问题
I need to write a MS Word macro to count occurence of every word within a given document and print out the list like . I did the macro and it works, but it is so sloooow, it takes several hours to get results for a document of 60000 words. Could you please give me some advices/suggestions on how to make the macro run faster?
(I checked a similar question here WORD VBA Count Word Occurrences but still don't get it how to speed up and need my macro to be reviewed). Thank you.
Private Type WordStatData
WordText As String
WordCount As Integer
End Type
Option Base 1
'Check if the word is valid
Private Function IsValidWord(SomeString As String) As Boolean
Dim Retval As Boolean
Retval = True
If Not (InStr(SomeString, " ") = 0) Then Retval = False
If Not (InStr(SomeString, ".") = 0) Then Retval = False
If Not (InStr(SomeString, ",") = 0) Then Retval = False
If Not InStr(SomeString, "0") = 0 Then Retval = False
If Not InStr(SomeString, "1") = 0 Then Retval = False
If Not InStr(SomeString, "2") = 0 Then Retval = False
If Not InStr(SomeString, "3") = 0 Then Retval = False
If Not InStr(SomeString, "4") = 0 Then Retval = False
If Not InStr(SomeString, "5") = 0 Then Retval = False
If Not InStr(SomeString, "6") = 0 Then Retval = False
If Not InStr(SomeString, "7") = 0 Then Retval = False
If Not InStr(SomeString, "8") = 0 Then Retval = False
If Not InStr(SomeString, "9") = 0 Then Retval = False
IsValidWord = Retval
End Function
Private Sub CommandButton1_Click()
SpanishLCID = 3082 'The source text is in Spanish
ListBox1.Clear
Dim WordsTotal As Long
WordsTotal = ActiveDocument.Words.Count
TextBox1.Text = Str(WordsTotal)
Dim Wordfound As Boolean
Dim NewWord As String
Dim MyData() As WordStatData
ReDim Preserve MyData(1)
NewWord = ""
For i = 1 To WordsTotal
NewWord = Trim(StrConv(Trim(ActiveDocument.Words(i)), vbLowerCase, SpanishLCID))
'Check if the word is in the list
If IsValidWord(NewWord) Then
Wordfound = False
For j = 1 To UBound(MyData)
If StrComp(MyData(j).WordText, NewWord) = 0 Then
Wordfound = True: Exit For
End If
Next j
If Wordfound Then
MyData(j).WordCount = MyData(j).WordCount + 1
Else
ReDim Preserve MyData(UBound(MyData) + 1)
MyData(UBound(MyData)).WordText = NewWord
MyData(UBound(MyData)).WordCount = 1
End If
End If
Next i
'Printing out the word list
For i = 1 To UBound(MyData)
ListBox1.AddItem (MyData(i).WordText & "=" & Str(MyData(i).WordCount))
Next i
End Sub
回答1:
Add a reference to the Microsoft Scripting Runtime (Tools -> References...).
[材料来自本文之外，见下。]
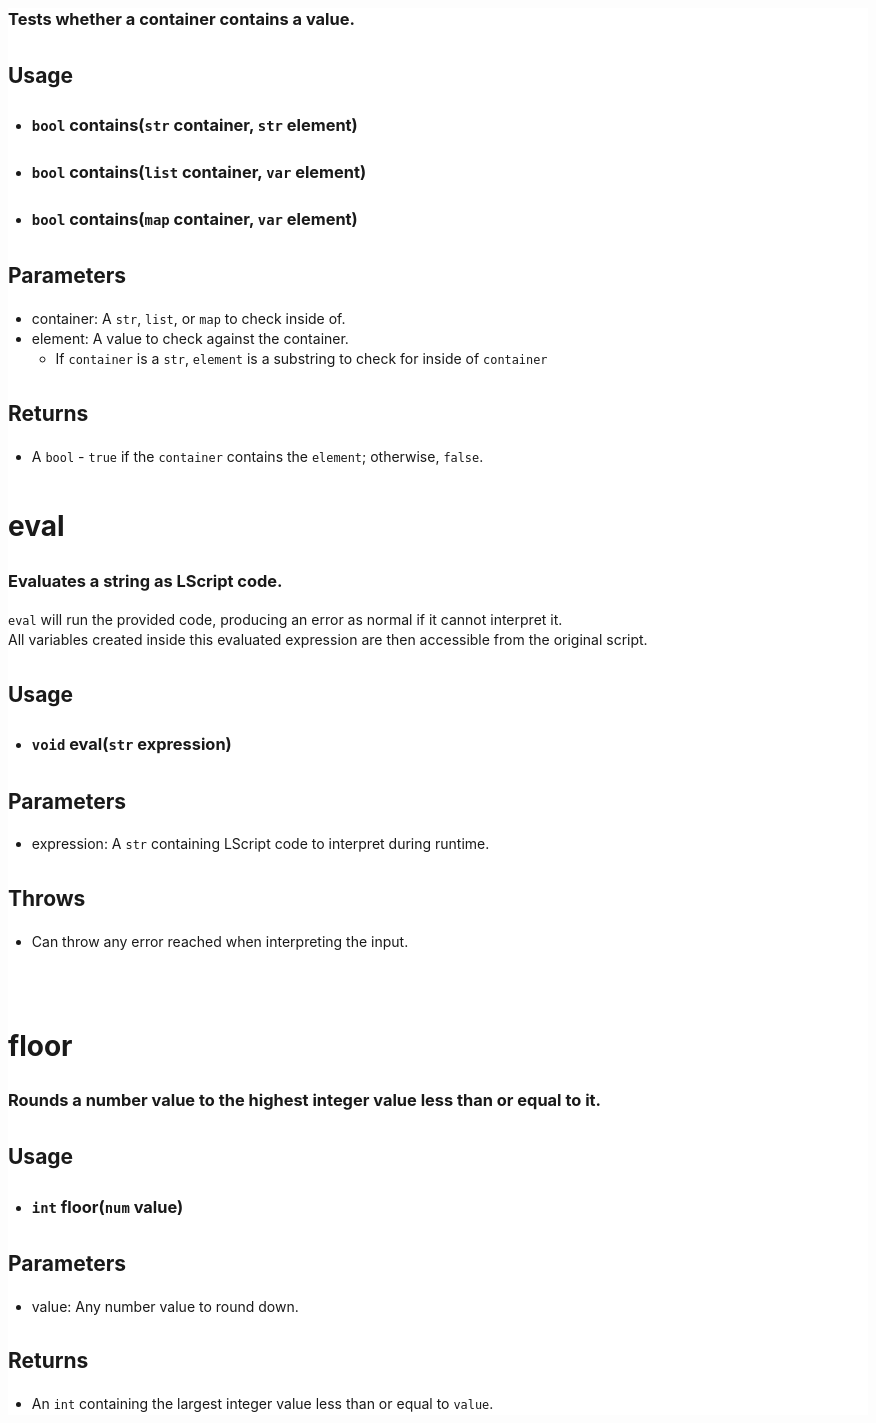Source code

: ### Tests whether a container contains a value.

## Usage
- ### `bool` contains(`str` container, `str` element)
- ### `bool` contains(`list` container, `var` element)
- ### `bool` contains(`map` container, `var` element)
## Parameters
- container: A `str`, `list`, or `map` to check inside of.
- element: A value to check against the container.
    - If `container` is a `str`, `element` is a substring to check for inside of `container`
## Returns
- A `bool` - `true` if the `container` contains the `element`; otherwise, `false`.

# eval

### Evaluates a string as LScript code.

`eval` will run the provided code, producing an error as normal if it cannot interpret it.  
All variables created inside this evaluated expression are then accessible from the original script.

## Usage
- ### `void` eval(`str` expression)
## Parameters
- expression: A `str` containing LScript code to interpret during runtime.
## Throws
- Can throw any error reached when interpreting the input.

&nbsp;

# floor

### Rounds a number value to the highest integer value less than or equal to it.

## Usage
- ### `int` floor(`num` value)
## Parameters
- value: Any number value to round down.
## Returns
- An `int` containing the largest integer value less than or equal to `value`.
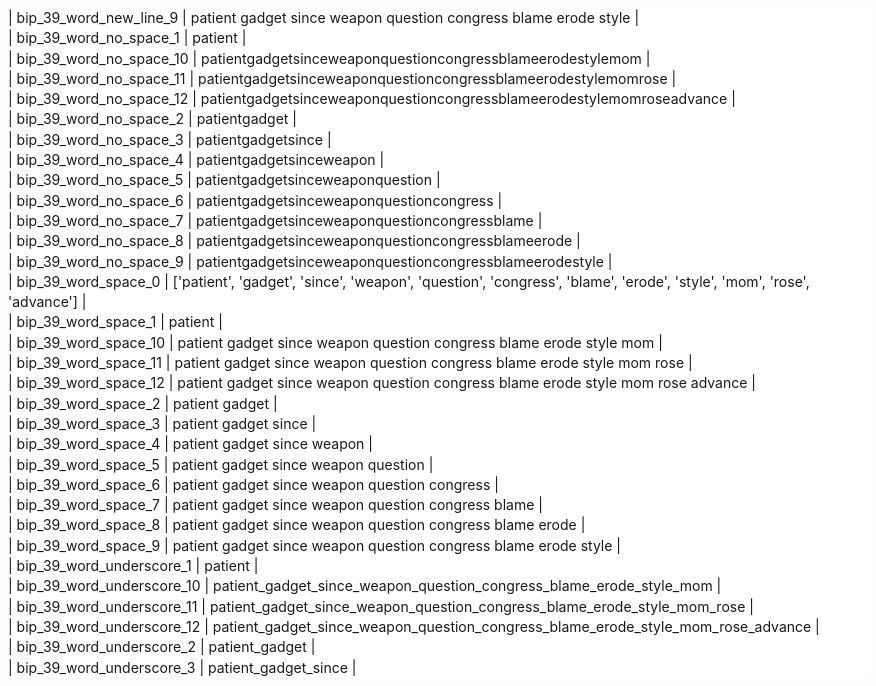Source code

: | bip_39_word_new_line_9 | patient
gadget
since
weapon
question
congress
blame
erode
style |  
| bip_39_word_no_space_1 | patient |  
| bip_39_word_no_space_10 | patientgadgetsinceweaponquestioncongressblameerodestylemom |  
| bip_39_word_no_space_11 | patientgadgetsinceweaponquestioncongressblameerodestylemomrose |  
| bip_39_word_no_space_12 | patientgadgetsinceweaponquestioncongressblameerodestylemomroseadvance |  
| bip_39_word_no_space_2 | patientgadget |  
| bip_39_word_no_space_3 | patientgadgetsince |  
| bip_39_word_no_space_4 | patientgadgetsinceweapon |  
| bip_39_word_no_space_5 | patientgadgetsinceweaponquestion |  
| bip_39_word_no_space_6 | patientgadgetsinceweaponquestioncongress |  
| bip_39_word_no_space_7 | patientgadgetsinceweaponquestioncongressblame |  
| bip_39_word_no_space_8 | patientgadgetsinceweaponquestioncongressblameerode |  
| bip_39_word_no_space_9 | patientgadgetsinceweaponquestioncongressblameerodestyle |  
| bip_39_word_space_0 | ['patient', 'gadget', 'since', 'weapon', 'question', 'congress', 'blame', 'erode', 'style', 'mom', 'rose', 'advance'] |  
| bip_39_word_space_1 | patient |  
| bip_39_word_space_10 | patient gadget since weapon question congress blame erode style mom |  
| bip_39_word_space_11 | patient gadget since weapon question congress blame erode style mom rose |  
| bip_39_word_space_12 | patient gadget since weapon question congress blame erode style mom rose advance |  
| bip_39_word_space_2 | patient gadget |  
| bip_39_word_space_3 | patient gadget since |  
| bip_39_word_space_4 | patient gadget since weapon |  
| bip_39_word_space_5 | patient gadget since weapon question |  
| bip_39_word_space_6 | patient gadget since weapon question congress |  
| bip_39_word_space_7 | patient gadget since weapon question congress blame |  
| bip_39_word_space_8 | patient gadget since weapon question congress blame erode |  
| bip_39_word_space_9 | patient gadget since weapon question congress blame erode style |  
| bip_39_word_underscore_1 | patient |  
| bip_39_word_underscore_10 | patient_gadget_since_weapon_question_congress_blame_erode_style_mom |  
| bip_39_word_underscore_11 | patient_gadget_since_weapon_question_congress_blame_erode_style_mom_rose |  
| bip_39_word_underscore_12 | patient_gadget_since_weapon_question_congress_blame_erode_style_mom_rose_advance |  
| bip_39_word_underscore_2 | patient_gadget |  
| bip_39_word_underscore_3 | patient_gadget_since |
Then use the following:
Private Sub CommandButton1_Click()
Const SpanishLCID = 3082
Dim dict As New Scripting.Dictionary, word As Variant, fixedWord As String
Dim key As Variant
dict.CompareMode = SpanishLCID
For Each word In ActiveDocument.Words
fixedWord = Trim(StrConv(Trim(word), vbLowerCase, SpanishLCID))
If Not dict.Exists(fixedWord) Then
dict(fixedWord) = 1
Else
dict(fixedWord) = dict(fixedWord) + 1
End If
Next
ListBox1.Clear
For Each key In dict.Keys
ListBox1.AddItem key & "=" & dict(key)
Next
End Sub
NB. Word treats each punctuation symbol or paragraph as a new word. It may be advisable to specify another Dictionary or Collection with the strings that shouldn't be added to the dictionary, and test for those strings using .Exists
before adding to the dictionary.
A more concise version of IsValidWord
without regular expressions:
Function IsValidWord(s As String) As Boolean
Const validChars As String = "abcdefghijklmnopqrstuvwxyz"
Dim i As Integer, char As String * 1
For i = 1 To Len(s)
char = Mid(s, i, 1)
If InStr(1, validChars, char, vbTextCompare) = 0 Then Exit Function
Next
IsValidWord = True
End Function
and using regular expressions (add a reference to Microsoft VBScript Regular Expressions 5.5):
Dim regex As RegExp
Function IsValidWord2(s As String) As Boolean
If regex Is Nothing Then
Set regex = New RegExp
regex.Pattern = "[^a-z]"
regex.IgnoreCase = True
End If
IsValidWord2 = Not regex.Test(s)
End Function
and using regular expressions with replacement:
Function GetValidWord(s As String) As String
'GetValidWord("Introduction.......3") will return "Introduction"
If regex2 Is Nothing Then
Set regex2 = New RegExp
regex2.Pattern = "[^a-z]"
regex2.Global = True
regex2.IgnoreCase = True
End If
GetValidWord = regex2.Replace(s, "")
End Function
and you would use it as follows:
For Each word In ActiveDocument.Words
fixedWord = Trim(StrConv(Trim(word), vbLowerCase, SpanishLCID))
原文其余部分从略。